A ticket on the Registration Express

Land Terrier employs a range of mapping and data processing software packages, including Geomedia Professional and an Oracle database, to store and display all information about a property. It also uses such quotidian packages as Word, supports TIFF images for the graphics, and accepts property details downloaded from the Land Registry. The result is a system that can automate property transactions and the filling out of forms, two requirements of the Land Registration Act 2003

Land Terrier facilitates compliance with the Land Registration Act 2003

Land Terrier is designed to simplify the digitisation of information on large and complex property holdings. That means, as the arrival of the Land Registration Act on 13 October 2003 draws closer, anyone with responsibility for such a portfolio should be considering it as a possible solution.

The Act does not make it compulsory to register landholdings, but it will afford greater legal protection to those who do. At present roughly 20% of property titles in the UK, with a potential value of up to £500bn, are not listed with the Land Registry.

In addition, the registration of property will make e-conveyancing – another aim of the new Act – a great deal easier if the information is already held in digital form. Property owners should also consider the business benefit of knowing the exact details of the properties on their books.

Two of the UK’s largest landowners that have not registered are Railtrack (now Network Rail) and the Crown Estates. Both have legal reasons why they prefer not to – not to mention the enormous logistical task that digitising such a bulk of data would be. But Land Terrier or systems like it can potentially help with making the task manageable.

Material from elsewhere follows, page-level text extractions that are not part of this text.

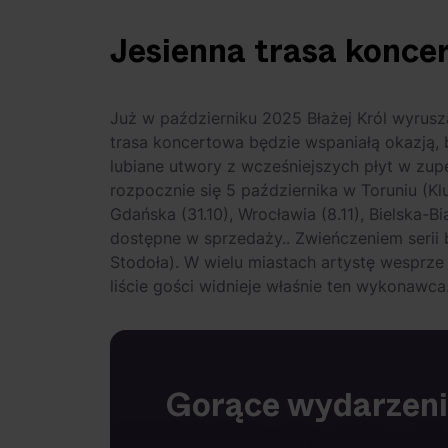
Jesienna trasa konce
Już w październiku 2025 Błażej Król wyrusz
trasa koncertowa będzie wspaniałą okazją, b
lubiane utwory z wcześniejszych płyt w zup
rozpocznie się 5 października w Toruniu (Kl
Gdańska (31.10), Wrocławia (8.11), Bielska-Bia
dostępne w sprzedaży.. Zwieńczeniem serii 
Stodoła). W wielu miastach artystę wesprze
liście gości widnieje właśnie ten wykonawca
Gorące wydarzen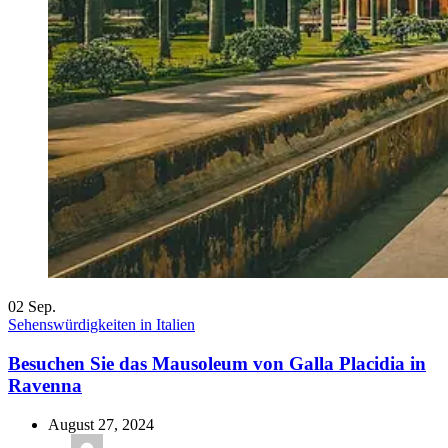
02
Sep.
Sehenswürdigkeiten in Italien
Besuchen Sie das Mausoleum von Galla Placidia in
Ravenna
August 27, 2024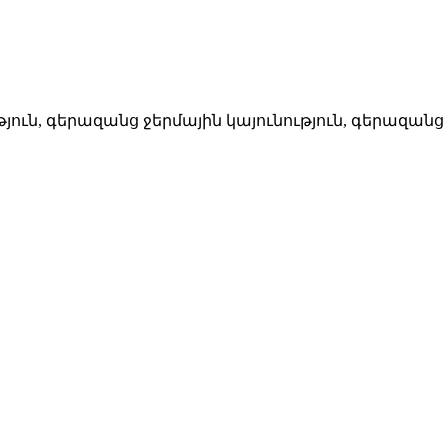
ուն, գերազանց ջերմային կայունություն, գերազան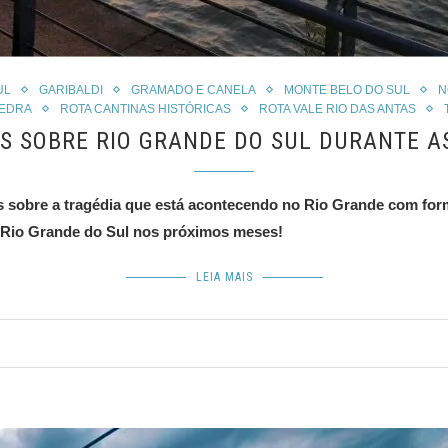
UL
GARIBALDI
GRAMADO E CANELA
MONTE BELO DO SUL
N
PEDRA
ROTA CANTINAS HISTÓRICAS
ROTA VALE RIO DAS ANTAS
S SOBRE RIO GRANDE DO SUL DURANTE A
s sobre a tragédia que está acontecendo no Rio Grande com form
 Rio Grande do Sul nos próximos meses!
LEIA MAIS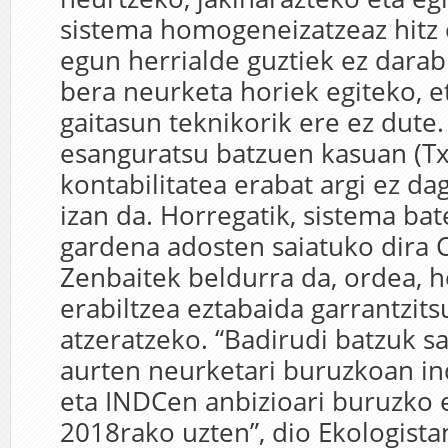
sistema homogeneizatzeaz hitz 
egun herrialde guztiek ez darabi
bera neurketa horiek egiteko, e
gaitasun teknikorik ere ez dute.
esanguratsu batzuen kasuan (Tx
kontabilitatea erabat argi ez dag
izan da. Horregatik, sistema bat
gardena adosten saiatuko dira
Zenbaitek beldurra da, ordea, ho
erabiltzea eztabaida garrantzit
atzeratzeko. “Badirudi batzuk sa
aurten neurketari buruzkoan ind
eta INDCen anbizioari buruzko 
2018rako uzten”, dio Ekologist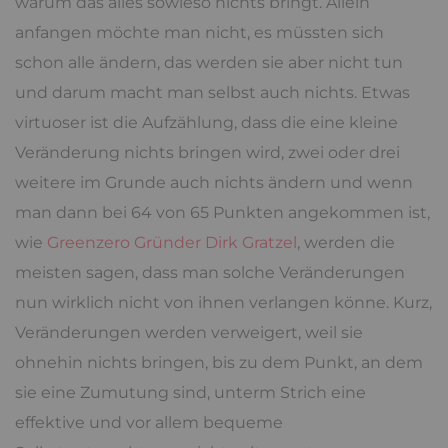
warum das alles sowieso nichts bringt. Allein
anfangen möchte man nicht, es müssten sich
schon alle ändern, das werden sie aber nicht tun
und darum macht man selbst auch nichts. Etwas
virtuoser ist die Aufzählung, dass die eine kleine
Veränderung nichts bringen wird, zwei oder drei
weitere im Grunde auch nichts ändern und wenn
man dann bei 64 von 65 Punkten angekommen ist,
wie
Greenzero Gründer Dirk Gratzel
, werden die
meisten sagen, dass man solche Veränderungen
nun wirklich nicht von ihnen verlangen könne. Kurz,
Veränderungen werden verweigert, weil sie
ohnehin nichts bringen, bis zu dem Punkt, an dem
sie eine Zumutung sind, unterm Strich eine
effektive und vor allem bequeme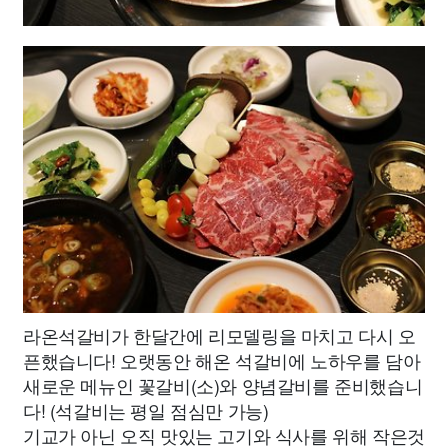
라온석갈비가 한달간에 리모델링을 마치고 다시 오
픈했습니다! 오랫동안 해온 석갈비에 노하우를 담아
새로운 메뉴인 꽃갈비(소)와 양념갈비를 준비했습니
다! (석갈비는 평일 점심만 가능)
기교가 아닌 오직 맛있는 고기와 식사를 위해 작은것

Although Union Property is not actively marketing the software, it has expressed a willingness to talk to any interested parties, in order to share its expertise in this matter.

A concentration of disparate but related tools for gathering data

The Land Terrier system links physical data about properties with intelligent maps. It uses an Oracle database combined with the Geomedia Professional software to store all information about each property, and a case-management tool to deal with changes to that information. The Geomedia tools support Ordnance Survey landline data and the geo-referencing of plans that have been scanned into the system.

Land Terrier uses the most common document formats – Microsoft Word for text files; Tagged Image File Format (TIFF) for graphics – and can completely automate all aspects of property transactions, including preparing physical or digital copies of legal documents. Perhaps most importantly, it has been designed to accept data from electronic property details downloaded from the Land Registry.

“The Land Registration Act of 2003 offers registered proprietors more protection against adverse possession. So there’s a big business driver for large landowners with a lot of unregistered land to undergo a process of voluntary first registration,” Doug Geden comments. “We’ve put the tools into the Land Terrier system for the first registration processes that need to be undertaken, and for the automation of the production of the forms and plans necessary to support the application.”

“We’ve had a lot of dialogue with the Land Registry,” adds Stephen Jordan. “Being where we are at the leading edge of this stuff, they’ve been interested to see what we’ve been doing in terms of electronic records and their use. We’re a bit of a test-bed, I think.”